§ Raw data
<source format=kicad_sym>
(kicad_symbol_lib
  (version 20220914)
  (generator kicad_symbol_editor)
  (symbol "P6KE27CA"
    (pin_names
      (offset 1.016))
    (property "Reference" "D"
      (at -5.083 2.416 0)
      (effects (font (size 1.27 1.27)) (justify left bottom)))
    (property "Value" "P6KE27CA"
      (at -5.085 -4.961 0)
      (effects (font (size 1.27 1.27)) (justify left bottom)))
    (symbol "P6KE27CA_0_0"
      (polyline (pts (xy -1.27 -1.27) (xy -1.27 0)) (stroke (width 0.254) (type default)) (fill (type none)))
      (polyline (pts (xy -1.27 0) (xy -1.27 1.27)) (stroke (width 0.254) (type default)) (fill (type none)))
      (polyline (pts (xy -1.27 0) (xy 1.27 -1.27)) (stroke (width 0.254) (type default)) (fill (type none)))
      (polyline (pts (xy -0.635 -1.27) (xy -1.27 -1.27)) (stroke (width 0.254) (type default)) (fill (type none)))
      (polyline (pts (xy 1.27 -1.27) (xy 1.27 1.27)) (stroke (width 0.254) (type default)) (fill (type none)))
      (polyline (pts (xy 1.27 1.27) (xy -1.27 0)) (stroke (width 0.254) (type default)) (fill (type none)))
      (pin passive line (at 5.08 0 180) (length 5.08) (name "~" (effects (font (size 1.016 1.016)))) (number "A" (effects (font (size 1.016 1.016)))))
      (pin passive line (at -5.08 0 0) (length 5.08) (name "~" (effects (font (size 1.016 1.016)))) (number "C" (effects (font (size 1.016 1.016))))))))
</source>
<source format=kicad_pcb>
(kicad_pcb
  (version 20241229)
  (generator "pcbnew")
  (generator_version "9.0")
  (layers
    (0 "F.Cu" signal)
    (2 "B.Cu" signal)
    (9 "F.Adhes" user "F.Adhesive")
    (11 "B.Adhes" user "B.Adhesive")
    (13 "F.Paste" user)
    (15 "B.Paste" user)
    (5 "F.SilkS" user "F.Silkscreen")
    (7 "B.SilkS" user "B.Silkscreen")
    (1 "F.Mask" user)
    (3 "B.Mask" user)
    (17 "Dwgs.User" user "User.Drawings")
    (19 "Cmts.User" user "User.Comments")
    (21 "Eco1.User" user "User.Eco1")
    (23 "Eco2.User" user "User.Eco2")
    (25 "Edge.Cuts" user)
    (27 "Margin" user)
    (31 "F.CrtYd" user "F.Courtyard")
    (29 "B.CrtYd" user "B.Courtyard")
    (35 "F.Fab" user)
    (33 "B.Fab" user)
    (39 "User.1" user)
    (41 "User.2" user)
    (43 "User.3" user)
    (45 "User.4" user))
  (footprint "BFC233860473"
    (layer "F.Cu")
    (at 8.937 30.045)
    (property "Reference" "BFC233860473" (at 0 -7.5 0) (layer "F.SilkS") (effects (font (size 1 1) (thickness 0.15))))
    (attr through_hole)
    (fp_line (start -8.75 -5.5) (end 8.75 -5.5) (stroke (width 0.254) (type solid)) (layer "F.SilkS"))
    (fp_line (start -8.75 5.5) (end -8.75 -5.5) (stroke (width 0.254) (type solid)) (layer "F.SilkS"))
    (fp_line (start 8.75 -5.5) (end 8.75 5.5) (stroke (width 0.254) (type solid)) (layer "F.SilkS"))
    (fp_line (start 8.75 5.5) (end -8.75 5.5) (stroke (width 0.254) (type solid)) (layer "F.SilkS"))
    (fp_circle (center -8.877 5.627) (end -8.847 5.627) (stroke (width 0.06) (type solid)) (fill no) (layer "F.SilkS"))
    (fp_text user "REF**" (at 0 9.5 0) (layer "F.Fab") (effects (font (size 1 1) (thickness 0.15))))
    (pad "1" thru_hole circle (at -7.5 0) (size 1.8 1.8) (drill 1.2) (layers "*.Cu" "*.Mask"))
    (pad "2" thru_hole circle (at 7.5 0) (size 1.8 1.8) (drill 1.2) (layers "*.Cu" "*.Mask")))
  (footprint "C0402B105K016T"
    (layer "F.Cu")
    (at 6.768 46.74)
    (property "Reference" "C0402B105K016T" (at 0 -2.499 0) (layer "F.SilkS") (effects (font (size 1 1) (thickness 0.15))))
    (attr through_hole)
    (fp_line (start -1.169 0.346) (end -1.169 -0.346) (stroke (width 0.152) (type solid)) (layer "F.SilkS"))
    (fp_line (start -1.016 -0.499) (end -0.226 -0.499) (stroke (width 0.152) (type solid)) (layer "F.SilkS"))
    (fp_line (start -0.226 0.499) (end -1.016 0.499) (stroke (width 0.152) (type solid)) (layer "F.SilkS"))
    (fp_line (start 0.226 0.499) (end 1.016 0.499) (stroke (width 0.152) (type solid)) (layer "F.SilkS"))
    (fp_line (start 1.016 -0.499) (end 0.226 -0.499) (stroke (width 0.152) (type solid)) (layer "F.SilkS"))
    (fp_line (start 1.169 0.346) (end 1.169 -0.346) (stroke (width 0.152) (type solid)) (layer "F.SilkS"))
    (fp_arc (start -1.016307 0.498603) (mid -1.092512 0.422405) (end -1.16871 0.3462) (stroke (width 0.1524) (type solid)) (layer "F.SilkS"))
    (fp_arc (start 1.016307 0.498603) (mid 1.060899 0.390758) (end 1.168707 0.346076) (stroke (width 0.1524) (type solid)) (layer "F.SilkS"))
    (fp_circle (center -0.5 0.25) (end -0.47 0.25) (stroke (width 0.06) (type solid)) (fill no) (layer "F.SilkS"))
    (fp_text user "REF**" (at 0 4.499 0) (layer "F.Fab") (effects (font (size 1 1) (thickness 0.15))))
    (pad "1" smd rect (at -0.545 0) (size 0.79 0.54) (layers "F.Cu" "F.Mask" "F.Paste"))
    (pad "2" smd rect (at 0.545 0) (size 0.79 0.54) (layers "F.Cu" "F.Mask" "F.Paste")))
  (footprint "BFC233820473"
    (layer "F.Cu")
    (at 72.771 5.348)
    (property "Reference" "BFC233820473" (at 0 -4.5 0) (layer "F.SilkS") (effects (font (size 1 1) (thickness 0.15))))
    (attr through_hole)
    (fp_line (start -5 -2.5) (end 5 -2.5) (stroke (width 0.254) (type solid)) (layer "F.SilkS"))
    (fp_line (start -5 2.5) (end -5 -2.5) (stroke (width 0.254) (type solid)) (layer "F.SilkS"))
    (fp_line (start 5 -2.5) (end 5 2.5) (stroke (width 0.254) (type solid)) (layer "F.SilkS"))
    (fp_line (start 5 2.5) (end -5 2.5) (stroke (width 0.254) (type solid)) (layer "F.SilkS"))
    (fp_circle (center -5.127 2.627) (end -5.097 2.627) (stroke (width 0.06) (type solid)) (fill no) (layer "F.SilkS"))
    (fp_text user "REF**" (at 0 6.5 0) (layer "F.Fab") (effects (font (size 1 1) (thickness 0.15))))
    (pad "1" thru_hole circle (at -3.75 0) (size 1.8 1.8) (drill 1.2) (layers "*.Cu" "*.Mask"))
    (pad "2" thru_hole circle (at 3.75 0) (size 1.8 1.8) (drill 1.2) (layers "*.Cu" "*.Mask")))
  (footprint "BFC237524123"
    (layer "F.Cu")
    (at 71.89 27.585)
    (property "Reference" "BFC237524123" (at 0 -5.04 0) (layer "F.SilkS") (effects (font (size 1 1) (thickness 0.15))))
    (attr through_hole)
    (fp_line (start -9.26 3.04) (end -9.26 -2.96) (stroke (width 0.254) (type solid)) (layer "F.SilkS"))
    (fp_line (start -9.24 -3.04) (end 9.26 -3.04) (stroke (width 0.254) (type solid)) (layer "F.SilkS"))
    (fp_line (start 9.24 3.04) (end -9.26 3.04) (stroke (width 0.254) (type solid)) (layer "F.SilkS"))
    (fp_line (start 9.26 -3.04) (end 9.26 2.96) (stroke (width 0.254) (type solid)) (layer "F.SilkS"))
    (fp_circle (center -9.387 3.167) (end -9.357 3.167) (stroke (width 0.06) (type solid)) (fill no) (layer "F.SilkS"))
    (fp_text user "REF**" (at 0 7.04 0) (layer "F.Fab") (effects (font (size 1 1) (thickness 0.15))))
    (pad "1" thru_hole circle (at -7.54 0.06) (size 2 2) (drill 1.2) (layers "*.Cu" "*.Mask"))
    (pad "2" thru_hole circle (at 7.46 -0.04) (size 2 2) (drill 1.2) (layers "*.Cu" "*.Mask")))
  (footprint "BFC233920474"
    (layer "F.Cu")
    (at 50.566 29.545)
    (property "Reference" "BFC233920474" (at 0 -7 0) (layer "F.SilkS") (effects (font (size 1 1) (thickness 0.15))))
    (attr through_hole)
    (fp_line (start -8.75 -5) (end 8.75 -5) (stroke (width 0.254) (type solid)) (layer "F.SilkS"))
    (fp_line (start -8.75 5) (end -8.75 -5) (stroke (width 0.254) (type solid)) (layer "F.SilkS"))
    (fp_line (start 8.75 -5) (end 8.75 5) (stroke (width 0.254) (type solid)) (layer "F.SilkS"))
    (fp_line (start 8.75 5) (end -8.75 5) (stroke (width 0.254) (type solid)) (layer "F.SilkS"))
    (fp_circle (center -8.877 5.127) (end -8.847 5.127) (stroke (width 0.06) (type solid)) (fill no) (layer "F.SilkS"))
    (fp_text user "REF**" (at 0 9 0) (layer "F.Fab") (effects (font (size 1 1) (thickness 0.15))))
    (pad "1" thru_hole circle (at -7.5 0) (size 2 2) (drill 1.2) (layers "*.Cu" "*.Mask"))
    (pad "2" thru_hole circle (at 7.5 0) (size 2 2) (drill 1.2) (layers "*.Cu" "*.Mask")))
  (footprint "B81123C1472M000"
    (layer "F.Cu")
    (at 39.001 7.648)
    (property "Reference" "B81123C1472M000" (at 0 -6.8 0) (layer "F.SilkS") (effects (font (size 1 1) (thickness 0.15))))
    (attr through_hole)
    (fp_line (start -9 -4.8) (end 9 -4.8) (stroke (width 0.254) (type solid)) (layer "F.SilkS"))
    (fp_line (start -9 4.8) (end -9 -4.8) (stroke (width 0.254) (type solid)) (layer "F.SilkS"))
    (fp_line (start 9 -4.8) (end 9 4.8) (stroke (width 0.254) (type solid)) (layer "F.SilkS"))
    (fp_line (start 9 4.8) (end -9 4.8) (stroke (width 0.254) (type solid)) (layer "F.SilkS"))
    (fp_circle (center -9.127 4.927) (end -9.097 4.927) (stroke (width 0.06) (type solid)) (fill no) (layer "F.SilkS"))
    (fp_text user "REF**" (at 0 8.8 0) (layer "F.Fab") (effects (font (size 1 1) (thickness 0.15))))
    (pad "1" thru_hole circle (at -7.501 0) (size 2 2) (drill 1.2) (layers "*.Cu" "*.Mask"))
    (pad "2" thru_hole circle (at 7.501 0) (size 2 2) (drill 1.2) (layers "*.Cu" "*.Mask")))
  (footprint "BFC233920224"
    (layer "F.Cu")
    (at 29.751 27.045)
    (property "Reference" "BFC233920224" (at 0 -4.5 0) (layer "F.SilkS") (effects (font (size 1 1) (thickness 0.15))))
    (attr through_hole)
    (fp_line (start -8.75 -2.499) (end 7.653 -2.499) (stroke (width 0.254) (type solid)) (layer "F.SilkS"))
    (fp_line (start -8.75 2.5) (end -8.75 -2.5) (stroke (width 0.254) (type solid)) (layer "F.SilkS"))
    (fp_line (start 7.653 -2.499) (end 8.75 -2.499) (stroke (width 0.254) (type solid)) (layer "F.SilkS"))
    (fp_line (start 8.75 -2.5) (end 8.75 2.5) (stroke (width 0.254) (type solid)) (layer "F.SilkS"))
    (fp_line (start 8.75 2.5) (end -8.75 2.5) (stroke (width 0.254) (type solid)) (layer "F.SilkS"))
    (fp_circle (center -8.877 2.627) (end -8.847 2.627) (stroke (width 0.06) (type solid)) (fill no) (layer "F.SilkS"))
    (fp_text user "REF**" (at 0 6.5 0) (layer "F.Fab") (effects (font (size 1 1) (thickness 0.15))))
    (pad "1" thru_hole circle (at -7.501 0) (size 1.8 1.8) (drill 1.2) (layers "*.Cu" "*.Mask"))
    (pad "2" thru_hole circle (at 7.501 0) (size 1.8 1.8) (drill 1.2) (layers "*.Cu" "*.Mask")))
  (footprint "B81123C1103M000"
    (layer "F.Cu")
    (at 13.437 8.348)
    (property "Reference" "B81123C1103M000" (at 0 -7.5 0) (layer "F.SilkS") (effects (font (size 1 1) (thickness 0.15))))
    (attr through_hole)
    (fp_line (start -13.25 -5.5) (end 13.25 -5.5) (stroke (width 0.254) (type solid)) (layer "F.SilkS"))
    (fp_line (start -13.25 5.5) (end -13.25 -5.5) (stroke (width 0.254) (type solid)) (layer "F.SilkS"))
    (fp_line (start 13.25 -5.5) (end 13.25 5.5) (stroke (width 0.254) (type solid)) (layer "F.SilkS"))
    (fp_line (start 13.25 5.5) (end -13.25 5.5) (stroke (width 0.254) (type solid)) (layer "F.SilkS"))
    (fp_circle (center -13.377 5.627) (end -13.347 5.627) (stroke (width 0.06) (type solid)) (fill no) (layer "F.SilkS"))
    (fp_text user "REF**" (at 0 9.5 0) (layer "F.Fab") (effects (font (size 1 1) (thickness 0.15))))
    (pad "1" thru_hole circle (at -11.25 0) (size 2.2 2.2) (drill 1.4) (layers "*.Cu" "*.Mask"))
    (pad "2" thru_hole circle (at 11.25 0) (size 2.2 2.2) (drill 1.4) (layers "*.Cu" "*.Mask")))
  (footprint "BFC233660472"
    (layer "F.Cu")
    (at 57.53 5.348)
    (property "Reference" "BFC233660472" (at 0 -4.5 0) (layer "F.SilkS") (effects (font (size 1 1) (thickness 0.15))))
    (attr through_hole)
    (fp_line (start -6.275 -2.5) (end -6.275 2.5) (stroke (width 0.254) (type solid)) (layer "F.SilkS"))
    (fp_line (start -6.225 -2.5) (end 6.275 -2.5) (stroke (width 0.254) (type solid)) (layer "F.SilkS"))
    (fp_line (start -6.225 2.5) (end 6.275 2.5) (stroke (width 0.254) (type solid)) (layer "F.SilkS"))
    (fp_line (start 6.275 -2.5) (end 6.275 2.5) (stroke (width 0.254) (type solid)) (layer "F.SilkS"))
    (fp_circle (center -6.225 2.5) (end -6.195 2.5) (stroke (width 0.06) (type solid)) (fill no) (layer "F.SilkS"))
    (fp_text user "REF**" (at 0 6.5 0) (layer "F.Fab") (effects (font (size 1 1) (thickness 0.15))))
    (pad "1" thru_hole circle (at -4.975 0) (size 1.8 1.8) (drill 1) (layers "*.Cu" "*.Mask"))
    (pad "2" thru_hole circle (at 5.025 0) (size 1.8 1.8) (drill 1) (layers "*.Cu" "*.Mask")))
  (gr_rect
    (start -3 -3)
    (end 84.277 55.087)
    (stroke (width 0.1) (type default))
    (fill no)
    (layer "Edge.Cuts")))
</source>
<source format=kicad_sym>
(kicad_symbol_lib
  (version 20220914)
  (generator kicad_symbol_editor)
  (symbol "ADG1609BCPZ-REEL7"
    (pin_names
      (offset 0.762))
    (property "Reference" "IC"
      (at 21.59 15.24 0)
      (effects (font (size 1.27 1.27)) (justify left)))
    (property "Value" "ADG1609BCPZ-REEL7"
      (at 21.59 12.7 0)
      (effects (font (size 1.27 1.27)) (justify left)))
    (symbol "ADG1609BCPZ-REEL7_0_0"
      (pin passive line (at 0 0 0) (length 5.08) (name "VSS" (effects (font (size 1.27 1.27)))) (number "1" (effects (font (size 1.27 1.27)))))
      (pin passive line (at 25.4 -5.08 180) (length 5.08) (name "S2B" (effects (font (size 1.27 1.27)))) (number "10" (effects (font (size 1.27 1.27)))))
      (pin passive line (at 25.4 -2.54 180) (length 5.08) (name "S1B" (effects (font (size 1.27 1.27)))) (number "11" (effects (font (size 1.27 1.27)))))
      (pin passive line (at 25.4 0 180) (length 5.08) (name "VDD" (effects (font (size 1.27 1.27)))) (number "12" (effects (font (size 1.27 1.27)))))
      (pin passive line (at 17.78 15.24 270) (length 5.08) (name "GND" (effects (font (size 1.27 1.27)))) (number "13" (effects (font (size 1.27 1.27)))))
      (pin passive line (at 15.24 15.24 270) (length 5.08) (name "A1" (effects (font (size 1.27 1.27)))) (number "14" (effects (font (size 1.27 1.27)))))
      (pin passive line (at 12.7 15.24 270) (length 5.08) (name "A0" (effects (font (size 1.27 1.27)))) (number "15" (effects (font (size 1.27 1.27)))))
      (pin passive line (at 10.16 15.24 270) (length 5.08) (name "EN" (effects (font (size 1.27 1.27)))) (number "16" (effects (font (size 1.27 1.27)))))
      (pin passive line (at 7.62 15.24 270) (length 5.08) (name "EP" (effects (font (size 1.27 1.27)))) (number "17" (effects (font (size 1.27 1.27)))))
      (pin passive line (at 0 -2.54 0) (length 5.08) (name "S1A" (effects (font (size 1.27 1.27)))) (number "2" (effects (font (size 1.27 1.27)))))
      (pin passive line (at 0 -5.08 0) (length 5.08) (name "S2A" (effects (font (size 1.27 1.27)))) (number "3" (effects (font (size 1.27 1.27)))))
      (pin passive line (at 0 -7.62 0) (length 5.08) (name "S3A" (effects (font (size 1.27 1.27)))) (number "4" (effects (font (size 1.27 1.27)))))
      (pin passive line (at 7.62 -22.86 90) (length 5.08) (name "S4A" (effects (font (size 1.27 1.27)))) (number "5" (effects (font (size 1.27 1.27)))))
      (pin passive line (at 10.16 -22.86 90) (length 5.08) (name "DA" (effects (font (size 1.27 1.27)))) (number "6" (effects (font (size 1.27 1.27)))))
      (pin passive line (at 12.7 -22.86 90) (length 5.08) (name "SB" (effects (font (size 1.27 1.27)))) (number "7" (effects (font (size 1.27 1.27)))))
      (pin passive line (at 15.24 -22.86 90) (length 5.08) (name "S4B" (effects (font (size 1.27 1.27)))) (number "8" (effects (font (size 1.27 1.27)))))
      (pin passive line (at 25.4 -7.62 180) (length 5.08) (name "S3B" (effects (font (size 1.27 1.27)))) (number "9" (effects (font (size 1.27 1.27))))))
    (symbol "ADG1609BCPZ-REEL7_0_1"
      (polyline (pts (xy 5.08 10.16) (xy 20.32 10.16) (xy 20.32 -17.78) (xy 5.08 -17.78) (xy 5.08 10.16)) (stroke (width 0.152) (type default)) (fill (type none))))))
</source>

§ Exercise instructions
From the listing above, repeat exactly the lines starting at the line that includes "(pin passive line (at 17.78" and ending at the line that includes "(pin passive line (at 12.7 15.24", with nothing outside that span.

§ Task answer
      (pin passive line (at 17.78 15.24 270) (length 5.08) (name "GND" (effects (font (size 1.27 1.27)))) (number "13" (effects (font (size 1.27 1.27)))))
      (pin passive line (at 15.24 15.24 270) (length 5.08) (name "A1" (effects (font (size 1.27 1.27)))) (number "14" (effects (font (size 1.27 1.27)))))
      (pin passive line (at 12.7 15.24 270) (length 5.08) (name "A0" (effects (font (size 1.27 1.27)))) (number "15" (effects (font (size 1.27 1.27)))))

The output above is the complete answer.